◆ Problem requirements
Render the lines of the entries below as a numbered list, leaving out blank lines, covering everything from the line that contains "common name: Post oak" down to the line that contains "scientific name: Sphedamnocarpus pruriens", with both of those lines included.

Source records
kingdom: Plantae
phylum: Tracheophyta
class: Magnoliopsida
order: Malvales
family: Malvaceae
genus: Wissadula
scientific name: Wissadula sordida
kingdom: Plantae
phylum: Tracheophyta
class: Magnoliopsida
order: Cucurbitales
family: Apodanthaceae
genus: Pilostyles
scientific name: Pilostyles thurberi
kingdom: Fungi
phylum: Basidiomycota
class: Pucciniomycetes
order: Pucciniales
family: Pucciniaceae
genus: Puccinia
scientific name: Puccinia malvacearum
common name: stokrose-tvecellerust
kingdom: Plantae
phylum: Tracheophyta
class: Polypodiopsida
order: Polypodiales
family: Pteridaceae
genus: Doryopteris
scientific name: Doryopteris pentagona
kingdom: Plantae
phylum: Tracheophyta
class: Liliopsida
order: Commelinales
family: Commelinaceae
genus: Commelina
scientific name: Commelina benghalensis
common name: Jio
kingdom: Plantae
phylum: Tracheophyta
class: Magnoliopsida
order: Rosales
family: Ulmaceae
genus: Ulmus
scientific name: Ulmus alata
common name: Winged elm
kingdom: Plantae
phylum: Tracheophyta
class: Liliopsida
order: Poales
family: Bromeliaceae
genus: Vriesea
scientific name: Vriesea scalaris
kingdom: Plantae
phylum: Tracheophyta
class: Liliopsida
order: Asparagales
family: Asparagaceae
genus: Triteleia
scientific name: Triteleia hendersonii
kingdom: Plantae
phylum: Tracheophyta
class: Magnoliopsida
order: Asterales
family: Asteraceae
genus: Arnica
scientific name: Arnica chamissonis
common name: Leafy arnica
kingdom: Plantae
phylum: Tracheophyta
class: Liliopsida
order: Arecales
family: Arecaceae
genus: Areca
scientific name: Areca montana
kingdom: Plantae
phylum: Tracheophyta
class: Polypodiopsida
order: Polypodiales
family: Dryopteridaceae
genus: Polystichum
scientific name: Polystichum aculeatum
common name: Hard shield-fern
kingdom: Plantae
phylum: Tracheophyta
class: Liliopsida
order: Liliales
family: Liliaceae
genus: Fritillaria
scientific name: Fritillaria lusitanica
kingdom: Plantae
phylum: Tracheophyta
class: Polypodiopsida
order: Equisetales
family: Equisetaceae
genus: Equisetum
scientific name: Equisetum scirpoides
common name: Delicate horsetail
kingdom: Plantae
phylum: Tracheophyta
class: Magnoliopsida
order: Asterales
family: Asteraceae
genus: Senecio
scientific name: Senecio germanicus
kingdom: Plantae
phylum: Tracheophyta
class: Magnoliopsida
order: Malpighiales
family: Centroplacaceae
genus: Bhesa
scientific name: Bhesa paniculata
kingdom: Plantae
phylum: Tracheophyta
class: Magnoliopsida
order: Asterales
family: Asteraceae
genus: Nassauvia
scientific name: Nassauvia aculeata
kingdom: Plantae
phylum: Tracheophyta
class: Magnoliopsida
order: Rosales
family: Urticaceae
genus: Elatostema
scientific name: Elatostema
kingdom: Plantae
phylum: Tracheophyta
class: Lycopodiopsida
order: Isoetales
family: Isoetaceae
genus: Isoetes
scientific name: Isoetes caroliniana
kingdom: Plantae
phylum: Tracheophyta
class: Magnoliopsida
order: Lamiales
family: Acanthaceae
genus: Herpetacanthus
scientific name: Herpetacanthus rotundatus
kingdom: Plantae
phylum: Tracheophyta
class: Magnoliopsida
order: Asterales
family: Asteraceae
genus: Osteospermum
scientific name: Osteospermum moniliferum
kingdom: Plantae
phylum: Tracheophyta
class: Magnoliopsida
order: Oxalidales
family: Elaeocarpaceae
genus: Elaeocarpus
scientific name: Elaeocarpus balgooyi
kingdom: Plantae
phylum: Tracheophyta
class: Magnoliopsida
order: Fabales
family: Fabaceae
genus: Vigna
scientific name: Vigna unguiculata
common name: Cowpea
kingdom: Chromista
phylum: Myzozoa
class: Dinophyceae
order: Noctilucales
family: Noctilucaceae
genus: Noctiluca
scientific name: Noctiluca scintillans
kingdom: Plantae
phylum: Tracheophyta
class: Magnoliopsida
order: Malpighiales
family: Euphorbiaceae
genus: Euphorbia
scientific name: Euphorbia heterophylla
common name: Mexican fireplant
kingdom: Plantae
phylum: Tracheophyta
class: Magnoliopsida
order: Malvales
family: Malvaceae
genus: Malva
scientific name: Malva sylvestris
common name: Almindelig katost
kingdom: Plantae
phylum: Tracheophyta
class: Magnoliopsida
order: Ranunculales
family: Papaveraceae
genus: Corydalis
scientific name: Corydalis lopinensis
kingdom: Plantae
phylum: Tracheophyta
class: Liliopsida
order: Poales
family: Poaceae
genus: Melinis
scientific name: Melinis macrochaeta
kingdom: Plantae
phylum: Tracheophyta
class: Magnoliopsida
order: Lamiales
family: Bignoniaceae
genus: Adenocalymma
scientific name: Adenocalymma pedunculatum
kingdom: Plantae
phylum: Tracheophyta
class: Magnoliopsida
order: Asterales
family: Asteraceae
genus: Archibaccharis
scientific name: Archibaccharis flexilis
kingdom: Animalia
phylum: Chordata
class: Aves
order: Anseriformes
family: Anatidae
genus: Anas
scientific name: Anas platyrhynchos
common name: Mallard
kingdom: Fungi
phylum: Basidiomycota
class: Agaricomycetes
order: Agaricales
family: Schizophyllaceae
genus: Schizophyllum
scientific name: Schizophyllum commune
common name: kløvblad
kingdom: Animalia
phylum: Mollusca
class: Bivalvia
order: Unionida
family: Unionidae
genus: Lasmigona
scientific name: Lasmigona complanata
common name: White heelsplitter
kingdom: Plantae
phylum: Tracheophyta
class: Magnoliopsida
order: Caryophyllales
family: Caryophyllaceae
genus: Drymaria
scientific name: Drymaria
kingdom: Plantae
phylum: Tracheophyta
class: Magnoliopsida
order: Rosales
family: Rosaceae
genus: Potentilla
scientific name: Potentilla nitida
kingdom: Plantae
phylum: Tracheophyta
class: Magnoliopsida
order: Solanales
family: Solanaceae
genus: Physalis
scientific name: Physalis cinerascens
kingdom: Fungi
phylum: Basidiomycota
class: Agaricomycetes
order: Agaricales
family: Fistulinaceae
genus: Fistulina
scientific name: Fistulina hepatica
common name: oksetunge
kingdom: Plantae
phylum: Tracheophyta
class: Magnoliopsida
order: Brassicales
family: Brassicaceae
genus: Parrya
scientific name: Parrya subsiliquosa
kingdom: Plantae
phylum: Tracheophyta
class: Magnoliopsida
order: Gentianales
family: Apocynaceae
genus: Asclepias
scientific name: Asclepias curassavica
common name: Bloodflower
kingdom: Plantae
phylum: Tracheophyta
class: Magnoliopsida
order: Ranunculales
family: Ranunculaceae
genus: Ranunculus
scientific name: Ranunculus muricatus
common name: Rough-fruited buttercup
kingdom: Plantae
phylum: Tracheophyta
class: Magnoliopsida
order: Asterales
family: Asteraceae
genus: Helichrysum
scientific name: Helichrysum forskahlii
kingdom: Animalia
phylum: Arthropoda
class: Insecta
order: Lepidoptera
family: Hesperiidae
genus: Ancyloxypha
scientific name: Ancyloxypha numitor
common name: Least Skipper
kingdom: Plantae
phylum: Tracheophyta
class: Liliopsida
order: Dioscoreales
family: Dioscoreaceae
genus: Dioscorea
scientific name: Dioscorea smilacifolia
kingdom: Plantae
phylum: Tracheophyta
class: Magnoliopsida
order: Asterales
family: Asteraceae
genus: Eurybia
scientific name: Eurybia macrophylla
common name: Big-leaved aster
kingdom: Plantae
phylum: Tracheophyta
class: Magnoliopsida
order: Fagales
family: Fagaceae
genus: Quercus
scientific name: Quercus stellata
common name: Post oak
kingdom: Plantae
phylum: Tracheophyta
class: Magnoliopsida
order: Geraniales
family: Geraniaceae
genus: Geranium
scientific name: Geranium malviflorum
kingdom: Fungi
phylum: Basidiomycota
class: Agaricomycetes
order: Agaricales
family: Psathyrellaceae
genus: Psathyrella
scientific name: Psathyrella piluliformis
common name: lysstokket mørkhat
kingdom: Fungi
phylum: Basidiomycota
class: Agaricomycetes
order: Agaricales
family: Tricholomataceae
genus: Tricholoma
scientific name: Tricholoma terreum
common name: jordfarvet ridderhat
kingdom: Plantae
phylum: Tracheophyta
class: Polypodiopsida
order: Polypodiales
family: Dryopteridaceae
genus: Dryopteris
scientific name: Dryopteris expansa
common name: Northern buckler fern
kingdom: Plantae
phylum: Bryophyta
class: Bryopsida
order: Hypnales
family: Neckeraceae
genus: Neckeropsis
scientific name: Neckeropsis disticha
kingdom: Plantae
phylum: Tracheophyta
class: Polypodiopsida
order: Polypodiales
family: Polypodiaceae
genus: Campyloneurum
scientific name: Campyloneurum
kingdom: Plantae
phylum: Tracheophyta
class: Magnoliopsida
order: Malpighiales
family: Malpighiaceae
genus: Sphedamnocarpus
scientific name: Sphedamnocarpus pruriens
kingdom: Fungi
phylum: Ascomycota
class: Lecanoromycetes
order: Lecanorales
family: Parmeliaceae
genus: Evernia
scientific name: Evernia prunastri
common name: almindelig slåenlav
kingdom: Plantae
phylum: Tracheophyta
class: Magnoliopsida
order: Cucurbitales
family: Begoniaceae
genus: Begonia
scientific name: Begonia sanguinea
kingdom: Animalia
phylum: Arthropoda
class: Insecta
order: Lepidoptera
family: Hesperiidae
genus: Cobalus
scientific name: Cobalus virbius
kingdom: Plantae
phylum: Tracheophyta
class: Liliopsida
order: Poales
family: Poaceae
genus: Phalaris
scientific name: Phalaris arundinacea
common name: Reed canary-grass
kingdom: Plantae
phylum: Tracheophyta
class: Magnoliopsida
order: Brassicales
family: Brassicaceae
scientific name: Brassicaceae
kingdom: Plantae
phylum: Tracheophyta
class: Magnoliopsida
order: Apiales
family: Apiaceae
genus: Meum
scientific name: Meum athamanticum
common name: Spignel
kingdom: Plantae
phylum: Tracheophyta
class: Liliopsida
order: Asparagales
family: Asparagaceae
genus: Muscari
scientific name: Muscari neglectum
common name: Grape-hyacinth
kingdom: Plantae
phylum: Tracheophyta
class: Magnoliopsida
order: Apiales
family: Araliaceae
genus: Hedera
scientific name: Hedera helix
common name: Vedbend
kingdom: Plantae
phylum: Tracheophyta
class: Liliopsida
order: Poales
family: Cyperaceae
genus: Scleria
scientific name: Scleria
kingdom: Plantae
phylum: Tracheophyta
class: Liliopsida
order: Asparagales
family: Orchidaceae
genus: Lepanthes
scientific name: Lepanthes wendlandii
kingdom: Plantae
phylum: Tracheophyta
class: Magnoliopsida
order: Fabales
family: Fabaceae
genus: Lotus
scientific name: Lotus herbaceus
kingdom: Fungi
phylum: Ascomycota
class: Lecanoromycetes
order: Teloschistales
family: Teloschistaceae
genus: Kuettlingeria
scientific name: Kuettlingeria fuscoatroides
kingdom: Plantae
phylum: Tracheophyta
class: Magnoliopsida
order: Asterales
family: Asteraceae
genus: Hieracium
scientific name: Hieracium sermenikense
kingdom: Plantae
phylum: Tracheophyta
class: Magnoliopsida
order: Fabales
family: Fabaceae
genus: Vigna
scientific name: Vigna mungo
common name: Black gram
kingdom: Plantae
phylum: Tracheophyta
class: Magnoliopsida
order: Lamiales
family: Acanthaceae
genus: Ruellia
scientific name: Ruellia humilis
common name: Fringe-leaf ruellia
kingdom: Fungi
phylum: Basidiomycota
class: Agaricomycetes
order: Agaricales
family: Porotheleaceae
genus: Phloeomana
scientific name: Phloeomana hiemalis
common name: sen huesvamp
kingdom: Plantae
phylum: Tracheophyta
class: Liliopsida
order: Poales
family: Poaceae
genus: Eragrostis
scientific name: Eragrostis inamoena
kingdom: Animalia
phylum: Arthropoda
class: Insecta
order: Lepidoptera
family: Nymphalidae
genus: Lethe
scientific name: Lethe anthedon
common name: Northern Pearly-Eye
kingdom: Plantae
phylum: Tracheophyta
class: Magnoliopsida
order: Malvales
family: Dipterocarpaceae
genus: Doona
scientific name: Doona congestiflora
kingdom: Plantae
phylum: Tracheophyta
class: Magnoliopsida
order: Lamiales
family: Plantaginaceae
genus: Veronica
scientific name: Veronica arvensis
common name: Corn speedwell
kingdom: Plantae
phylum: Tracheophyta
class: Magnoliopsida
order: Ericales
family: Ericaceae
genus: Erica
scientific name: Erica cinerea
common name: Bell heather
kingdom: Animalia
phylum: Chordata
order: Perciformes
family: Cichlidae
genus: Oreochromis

◆ Answer to this task
1. common name: Post oak
2. kingdom: Plantae
3. phylum: Tracheophyta
4. class: Magnoliopsida
5. order: Geraniales
6. family: Geraniaceae
7. genus: Geranium
8. scientific name: Geranium malviflorum
9. kingdom: Fungi
10. phylum: Basidiomycota
11. class: Agaricomycetes
12. order: Agaricales
13. family: Psathyrellaceae
14. genus: Psathyrella
15. scientific name: Psathyrella piluliformis
16. common name: lysstokket mørkhat
17. kingdom: Fungi
18. phylum: Basidiomycota
19. class: Agaricomycetes
20. order: Agaricales
21. family: Tricholomataceae
22. genus: Tricholoma
23. scientific name: Tricholoma terreum
24. common name: jordfarvet ridderhat
25. kingdom: Plantae
26. phylum: Tracheophyta
27. class: Polypodiopsida
28. order: Polypodiales
29. family: Dryopteridaceae
30. genus: Dryopteris
31. scientific name: Dryopteris expansa
32. common name: Northern buckler fern
33. kingdom: Plantae
34. phylum: Bryophyta
35. class: Bryopsida
36. order: Hypnales
37. family: Neckeraceae
38. genus: Neckeropsis
39. scientific name: Neckeropsis disticha
40. kingdom: Plantae
41. phylum: Tracheophyta
42. class: Polypodiopsida
43. order: Polypodiales
44. family: Polypodiaceae
45. genus: Campyloneurum
46. scientific name: Campyloneurum
47. kingdom: Plantae
48. phylum: Tracheophyta
49. class: Magnoliopsida
50. order: Malpighiales
51. family: Malpighiaceae
52. genus: Sphedamnocarpus
53. scientific name: Sphedamnocarpus pruriens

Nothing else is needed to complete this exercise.